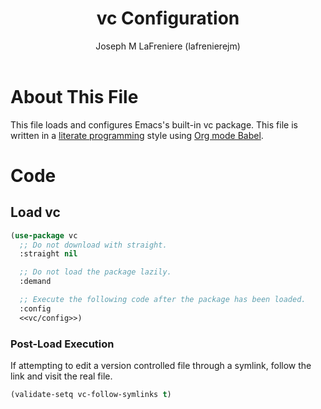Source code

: #+TITLE: vc Configuration
#+AUTHOR: Joseph M LaFreniere (lafrenierejm)
#+EMAIL: joseph@lafreniere.xyz

* License							   :noexport:
  All code sections in this file are licensed under [[https://gitlab.com/lafrenierejm/dotfiles/blob/master/LICENSE][an ISC license]] except when otherwise noted.
  All prose in this file is licensed under [[https://creativecommons.org/licenses/by/4.0/][CC BY 4.0]] except when otherwise noted.

* About This File
  This file loads and configures Emacs's built-in vc package.
  This file is written in a [[https://en.wikipedia.org/wiki/Literate_programming][literate programming]] style using [[http://orgmode.org/worg/org-contrib/babel/][Org mode Babel]].

* Code
** Introductory Boilerplate					   :noexport:
   #+BEGIN_SRC emacs-lisp :tangle yes :padline no :export no
     ;;; init-vc.el --- Configuration for vc

     ;;; Commentary:
     ;; This file is tangled from init-vc.org.
     ;; Changes made here will be overwritten by changes to that Org file.

     ;;; Code:
   #+END_SRC

** Specify Dependencies						   :noexport:
   #+BEGIN_SRC emacs-lisp :tangle yes :padline no :export no
     (require 'use-package)
   #+END_SRC

** Load vc
   #+BEGIN_SRC emacs-lisp :tangle yes :noweb no-export
     (use-package vc
       ;; Do not download with straight.
       :straight nil

       ;; Do not load the package lazily.
       :demand

       ;; Execute the following code after the package has been loaded.
       :config
       <<vc/config>>)
   #+END_SRC

*** Post-Load Execution
    :PROPERTIES:
    :noweb-ref: vc/config
    :DESCRIPTION: Code to be executed after vc has been loaded.
    :END:

    If attempting to edit a version controlled file through a symlink, follow the link and visit the real file.

    #+BEGIN_SRC emacs-lisp
      (validate-setq vc-follow-symlinks t)
    #+END_SRC

** Ending Boilerplate						   :noexport:
   #+BEGIN_SRC emacs-lisp :tangle yes
     (provide 'init-vc)
     ;;; init-vc.el ends here
   #+END_SRC
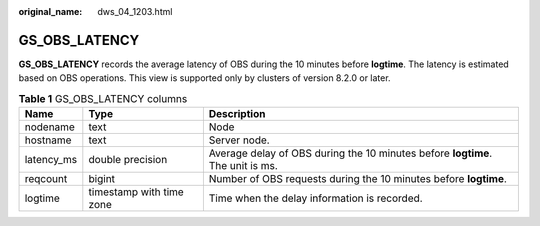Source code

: :original_name: dws_04_1203.html

.. _dws_04_1203:

GS_OBS_LATENCY
==============

**GS_OBS_LATENCY** records the average latency of OBS during the 10 minutes before **logtime**. The latency is estimated based on OBS operations. This view is supported only by clusters of version 8.2.0 or later.

.. table:: **Table 1** GS_OBS_LATENCY columns

   +------------+--------------------------+--------------------------------------------------------------------------------+
   | Name       | Type                     | Description                                                                    |
   +============+==========================+================================================================================+
   | nodename   | text                     | Node                                                                           |
   +------------+--------------------------+--------------------------------------------------------------------------------+
   | hostname   | text                     | Server node.                                                                   |
   +------------+--------------------------+--------------------------------------------------------------------------------+
   | latency_ms | double precision         | Average delay of OBS during the 10 minutes before **logtime**. The unit is ms. |
   +------------+--------------------------+--------------------------------------------------------------------------------+
   | reqcount   | bigint                   | Number of OBS requests during the 10 minutes before **logtime**.               |
   +------------+--------------------------+--------------------------------------------------------------------------------+
   | logtime    | timestamp with time zone | Time when the delay information is recorded.                                   |
   +------------+--------------------------+--------------------------------------------------------------------------------+
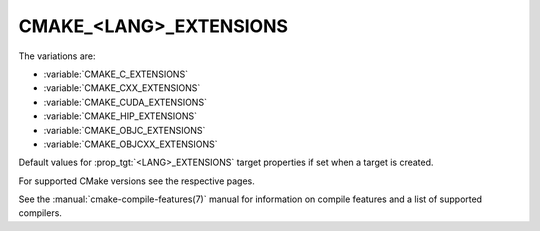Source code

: CMAKE_<LANG>_EXTENSIONS
-----------------------

The variations are:

* :variable:`CMAKE_C_EXTENSIONS`
* :variable:`CMAKE_CXX_EXTENSIONS`
* :variable:`CMAKE_CUDA_EXTENSIONS`
* :variable:`CMAKE_HIP_EXTENSIONS`
* :variable:`CMAKE_OBJC_EXTENSIONS`
* :variable:`CMAKE_OBJCXX_EXTENSIONS`

Default values for :prop_tgt:`<LANG>_EXTENSIONS` target properties if set when
a target is created.

For supported CMake versions see the respective pages.

See the :manual:`cmake-compile-features(7)` manual for information on
compile features and a list of supported compilers.
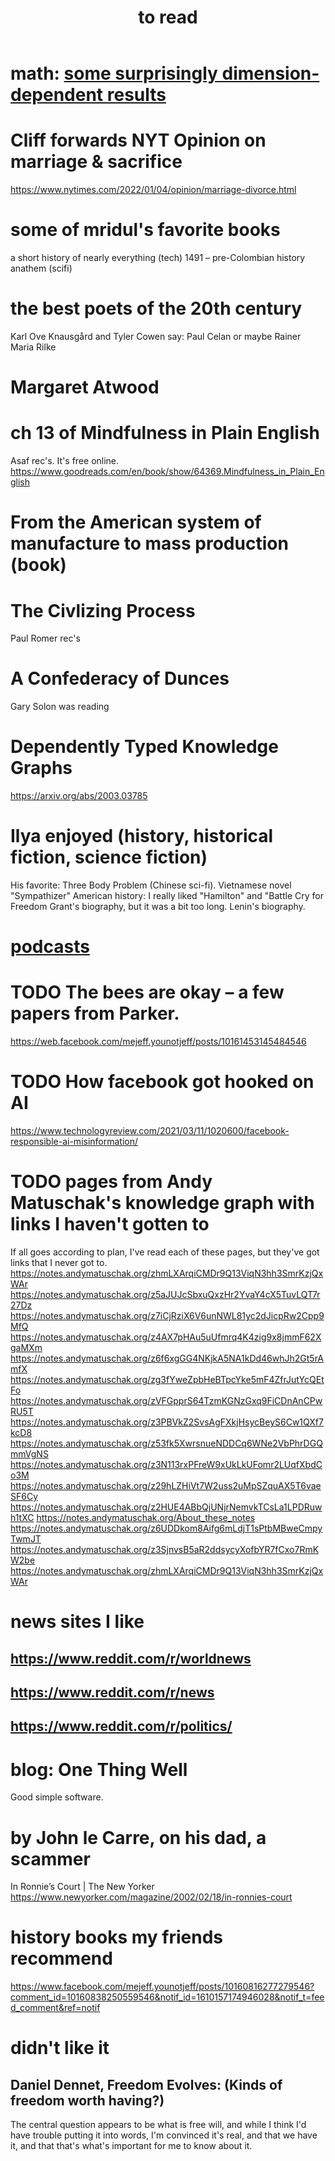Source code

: :PROPERTIES:
:ID:       94567688-b4eb-4396-a7eb-3af515d58eb2
:END:
#+title: to read
* math: [[id:7b838adc-843c-4337-981d-6a7b96068831][some surprisingly dimension-dependent results]]
* Cliff forwards NYT Opinion on marriage & sacrifice
  https://www.nytimes.com/2022/01/04/opinion/marriage-divorce.html
* some of mridul's favorite books
  a short history of nearly everything (tech)
  1491 -- pre-Colombian history
  anathem (scifi)
* the best poets of the 20th century
  Karl Ove Knausgård and Tyler Cowen say:
    Paul Celan
    or maybe Rainer Maria Rilke
* Margaret Atwood
* ch 13 of Mindfulness in Plain English
  Asaf rec's.
  It's free online.
  https://www.goodreads.com/en/book/show/64369.Mindfulness_in_Plain_English
* From the American system of manufacture to mass production (book)
* The Civlizing Process
  Paul Romer rec's
* A Confederacy of Dunces
  Gary Solon was reading
* Dependently Typed Knowledge Graphs
  https://arxiv.org/abs/2003.03785
* Ilya enjoyed (history, historical fiction, science fiction)
  His favorite: Three Body Problem (Chinese sci-fi).
  Vietnamese novel "Sympathizer"
  American history: I really liked "Hamilton" and "Battle Cry for Freedom
  Grant's biography, but it was a bit too long.
  Lenin's biography.
* [[id:a3a9fefb-7922-487f-bf08-f1121cf7bfb5][podcasts]]
* TODO The bees are okay -- a few papers from Parker.
  https://web.facebook.com/mejeff.younotjeff/posts/10161453145484546
* TODO How facebook got hooked on AI
  https://www.technologyreview.com/2021/03/11/1020600/facebook-responsible-ai-misinformation/
* TODO pages from Andy Matuschak's knowledge graph with links I haven't gotten to
  :PROPERTIES:
  :ID:       bc0e8f6e-3883-4e1c-b945-b7ea3a4d3214
  :END:
If all goes according to plan, I've read each of these pages,
but they've got links that I never got to.
https://notes.andymatuschak.org/zhmLXArqiCMDr9Q13ViqN3hh3SmrKzjQxWAr
https://notes.andymatuschak.org/z5aJUJcSbxuQxzHr2YvaY4cX5TuvLQT7r27Dz
https://notes.andymatuschak.org/z7iCjRziX6V6unNWL81yc2dJicpRw2Cpp9MfQ
https://notes.andymatuschak.org/z4AX7pHAu5uUfmrq4K4zig9x8jmmF62XgaMXm
https://notes.andymatuschak.org/z6f6xgGG4NKjkA5NA1kDd46whJh2Gt5rAmfX
https://notes.andymatuschak.org/zg3fYweZpbHeBTpcYke5mF4ZfrJutYcQEtFo
https://notes.andymatuschak.org/zVFGpprS64TzmKGNzGxq9FiCDnAnCPwRU5T
https://notes.andymatuschak.org/z3PBVkZ2SvsAgFXkjHsycBeyS6Cw1QXf7kcD8
https://notes.andymatuschak.org/z53fk5XwrsnueNDDCq6WNe2VbPhrDGQmmVgNS
https://notes.andymatuschak.org/z3N113rxPFreW9xUkLkUFomr2LUqfXbdCo3M
https://notes.andymatuschak.org/z29hLZHiVt7W2uss2uMpSZquAX5T6vaeSF6Cy
https://notes.andymatuschak.org/z2HUE4ABbQjUNjrNemvkTCsLa1LPDRuwh1tXC
https://notes.andymatuschak.org/About_these_notes
https://notes.andymatuschak.org/z6UDDkom8Aifg6mLdjT1sPtbMBweCmpyTwmJT
https://notes.andymatuschak.org/z3SjnvsB5aR2ddsycyXofbYR7fCxo7RmKW2be
https://notes.andymatuschak.org/zhmLXArqiCMDr9Q13ViqN3hh3SmrKzjQxWAr
* news sites I like
** https://www.reddit.com/r/worldnews
** https://www.reddit.com/r/news
** https://www.reddit.com/r/politics/
* blog: One Thing Well
  Good simple software.
* by John le Carre, on his dad, a scammer
  In Ronnie’s Court | The New Yorker
  https://www.newyorker.com/magazine/2002/02/18/in-ronnies-court
* history books my friends recommend
  :PROPERTIES:
  :ID:       45699da3-3bea-4daf-ae7e-cc3aa2eca272
  :END:
  https://www.facebook.com/mejeff.younotjeff/posts/10160816277279546?comment_id=10160838250559546&notif_id=1610157174946028&notif_t=feed_comment&ref=notif
* didn't like it
** Daniel Dennet, Freedom Evolves: (Kinds of freedom worth having?)
   The central question appears to be what is free will,
   and while I think I'd have trouble putting it into words,
   I'm convinced it's real, and that we have it,
   and that that's what's important for me to know about it.
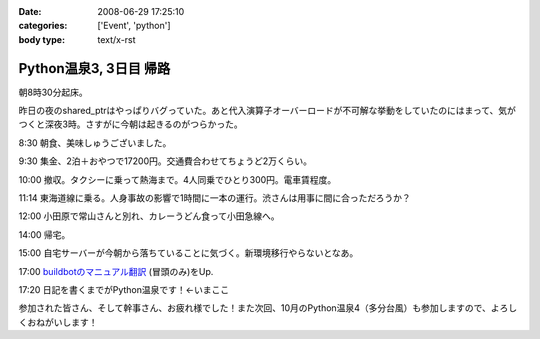 :date: 2008-06-29 17:25:10
:categories: ['Event', 'python']
:body type: text/x-rst

=======================
Python温泉3, 3日目 帰路
=======================

朝8時30分起床。

昨日の夜のshared_ptrはやっぱりバグっていた。あと代入演算子オーバーロードが不可解な挙動をしていたのにはまって、気がつくと深夜3時。さすがに今朝は起きるのがつらかった。

8:30 朝食、美味しゅうございました。

9:30 集金、2泊＋おやつで17200円。交通費合わせてちょうど2万くらい。

10:00 撤収。タクシーに乗って熱海まで。4人同乗でひとり300円。電車賃程度。

11:14 東海道線に乗る。人身事故の影響で1時間に一本の運行。渋さんは用事に間に合っただろうか？

12:00 小田原で常山さんと別れ、カレーうどん食って小田急線へ。

14:00 帰宅。

15:00 自宅サーバーが今朝から落ちていることに気づく。新環境移行やらないとなあ。

17:00 `buildbotのマニュアル翻訳`_ (冒頭のみ)をUp.

17:20 日記を書くまでがPython温泉です！←いまここ


参加された皆さん、そして幹事さん、お疲れ様でした！また次回、10月のPython温泉4（多分台風）も参加しますので、よろしくおねがいします！

.. _`buildbotのマニュアル翻訳`: http://svn.freia.jp/open/buildbot/docs/buildbot.html


.. :extend type: text/html
.. :extend:
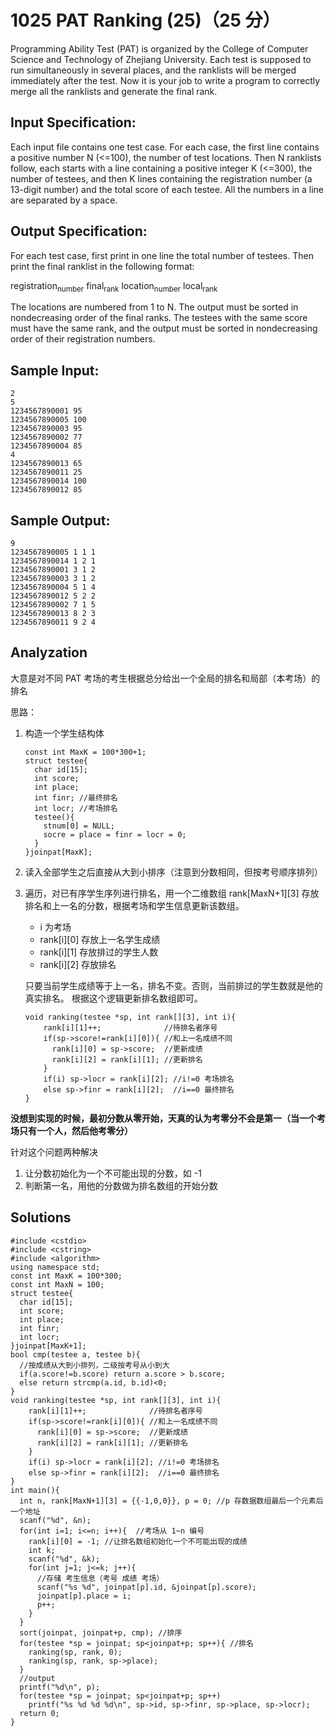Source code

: * 1025 PAT Ranking (25)（25 分）
Programming Ability Test (PAT) is organized by the College of Computer Science and Technology of Zhejiang University. Each test is supposed to run simultaneously in several places, and the ranklists will be merged immediately after the test. Now it is your job to write a program to correctly merge all the ranklists and generate the final rank.

** Input Specification:

Each input file contains one test case. For each case, the first line contains a positive number N (<=100), the number of test locations. Then N ranklists follow, each starts with a line containing a positive integer K (<=300), the number of testees, and then K lines containing the registration number (a 13-digit number) and the total score of each testee. All the numbers in a line are separated by a space.

** Output Specification:

For each test case, first print in one line the total number of testees. Then print the final ranklist in the following format:

registration_number final_rank location_number local_rank

The locations are numbered from 1 to N. The output must be sorted in nondecreasing order of the final ranks. The testees with the same score must have the same rank, and the output must be sorted in nondecreasing order of their registration numbers.

** Sample Input:
#+BEGIN_SRC text
2
5
1234567890001 95
1234567890005 100
1234567890003 95
1234567890002 77
1234567890004 85
4
1234567890013 65
1234567890011 25
1234567890014 100
1234567890012 85
#+END_SRC
** Sample Output:
#+BEGIN_SRC text
9
1234567890005 1 1 1
1234567890014 1 2 1
1234567890001 3 1 2
1234567890003 3 1 2
1234567890004 5 1 4
1234567890012 5 2 2
1234567890002 7 1 5
1234567890013 8 2 3
1234567890011 9 2 4
#+END_SRC
** Analyzation

大意是对不同 PAT 考场的考生根据总分给出一个全局的排名和局部（本考场）的排名

思路：

1) 构造一个学生结构体
   #+BEGIN_SRC c++
const int MaxK = 100*300+1;
struct testee{
  char id[15];
  int score;
  int place;
  int finr; //最终排名
  int locr; //考场排名
  testee(){
    stnum[0] = NULL;
    socre = place = finr = locr = 0;
  }
}joinpat[MaxK];
#+END_SRC
2) 读入全部学生之后直接从大到小排序（注意到分数相同，但按考号顺序排列）
3) 遍历，对已有序学生序列进行排名，用一个二维数组 rank[MaxN+1][3] 存放排名和上一名的分数，根据考场和学生信息更新该数组。
  - i 为考场
  - rank[i][0] 存放上一名学生成绩
  - rank[i][1] 存放排过的学生人数
  - rank[i][2] 存放排名
  只要当前学生成绩等于上一名，排名不变。否则，当前排过的学生数就是他的真实排名。
  根据这个逻辑更新排名数组即可。
  #+BEGIN_SRC c++
void ranking(testee *sp, int rank[][3], int i){
    rank[i][1]++;              //待排名者序号
    if(sp->score!=rank[i][0]){ //和上一名成绩不同
      rank[i][0] = sp->score;  //更新成绩
      rank[i][2] = rank[i][1]; //更新排名
    }
    if(i) sp->locr = rank[i][2]; //i!=0 考场排名
    else sp->finr = rank[i][2];  //i==0 最终排名
}
  #+END_SRC
*没想到实现的时候，最初分数从零开始，天真的认为考零分不会是第一（当一个考场只有一个人，然后他考零分）*

针对这个问题两种解决
1. 让分数初始化为一个不可能出现的分数，如 -1
2. 判断第一名，用他的分数做为排名数组的开始分数
** Solutions
#+BEGIN_SRC c++
#include <cstdio>
#include <cstring>
#include <algorithm>
using namespace std;
const int MaxK = 100*300;
const int MaxN = 100;
struct testee{
  char id[15];
  int score;
  int place;
  int finr;
  int locr;
}joinpat[MaxK+1];
bool cmp(testee a, testee b){
  //按成绩从大到小排列，二级按考号从小到大
  if(a.score!=b.score) return a.score > b.score;
  else return strcmp(a.id, b.id)<0;
}
void ranking(testee *sp, int rank[][3], int i){
    rank[i][1]++;              //待排名者序号
    if(sp->score!=rank[i][0]){ //和上一名成绩不同
      rank[i][0] = sp->score;  //更新成绩
      rank[i][2] = rank[i][1]; //更新排名
    }
    if(i) sp->locr = rank[i][2]; //i!=0 考场排名
    else sp->finr = rank[i][2];  //i==0 最终排名
}
int main(){
  int n, rank[MaxN+1][3] = {{-1,0,0}}, p = 0; //p 存数据数组最后一个元素后一个地址
  scanf("%d", &n);
  for(int i=1; i<=n; i++){  //考场从 1~n 编号
    rank[i][0] = -1; //让排名数组初始化一个不可能出现的成绩
    int k;
    scanf("%d", &k);
    for(int j=1; j<=k; j++){
      //存储 考生信息（考号 成绩 考场）
      scanf("%s %d", joinpat[p].id, &joinpat[p].score);
      joinpat[p].place = i;
      p++;
    }
  }
  sort(joinpat, joinpat+p, cmp); //排序
  for(testee *sp = joinpat; sp<joinpat+p; sp++){ //排名
    ranking(sp, rank, 0);
    ranking(sp, rank, sp->place);
  }
  //output
  printf("%d\n", p);
  for(testee *sp = joinpat; sp<joinpat+p; sp++)
    printf("%s %d %d %d\n", sp->id, sp->finr, sp->place, sp->locr);
  return 0;
}
#+END_SRC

····················

# TASK ITEM
Using the listing above, pick out each line that contains the word "joinpat", then copy it.

# ANSWER BOX
}joinpat[MaxK];
}joinpat[MaxK+1];
      scanf("%s %d", joinpat[p].id, &joinpat[p].score);
      joinpat[p].place = i;
  sort(joinpat, joinpat+p, cmp); //排序
  for(testee *sp = joinpat; sp<joinpat+p; sp++){ //排名
  for(testee *sp = joinpat; sp<joinpat+p; sp++)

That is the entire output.